··· Data under study ···
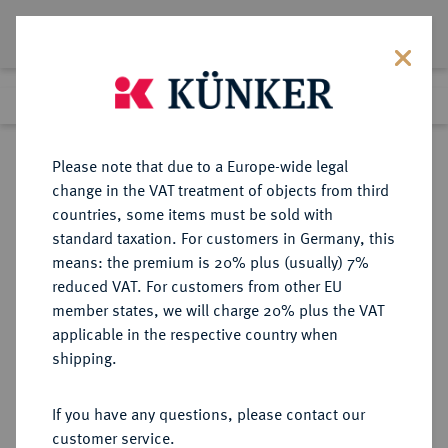
Lot 7778
Previous lot
Next lot
Return to list view
Please note that due to a Europe-wide legal
change in the VAT treatment of objects from third
countries, some items must be sold with
Lot 7778
standard taxation. For customers in Germany, this
eLive Auction 79
·
means: the premium is 20% plus (usually) 7%
Finished
17 Oct 2023
reduced VAT. For customers from other EU
member states, we will charge 20% plus the VAT
applicable in the respective country when
PORTUGAL
EUROPÄISCHE MÜNZEN UND MEDAILLEN
·
shipping.
KÖNIGREICH Karl I., 1889-1908.
Silbermedaille 1890,
If you have any questions, please contact our
customer service.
···
* Work to be completed: Rewrite the text read from each of the items above as a numbered list with one line per entry, leaving out any blank lines. Do not include the pictures in your answer.

* Answer below:
1. Lot 7778
2. Previous lot
3. Next lot
4. Return to list view
5. Please note that due to a Europe-wide legal
6. change in the VAT treatment of objects from third
7. countries, some items must be sold with
8. Lot 7778
9. standard taxation. For customers in Germany, this
10. eLive Auction 79
11. ·
12. means: the premium is 20% plus (usually) 7%
13. Finished
14. 17 Oct 2023
15. reduced VAT. For customers from other EU
16. member states, we will charge 20% plus the VAT
17. applicable in the respective country when
18. PORTUGAL
19. EUROPÄISCHE MÜNZEN UND MEDAILLEN
20. ·
21. shipping.
22. KÖNIGREICH Karl I., 1889-1908.
23. Silbermedaille 1890,
24. If you have any questions, please contact our
25. customer service.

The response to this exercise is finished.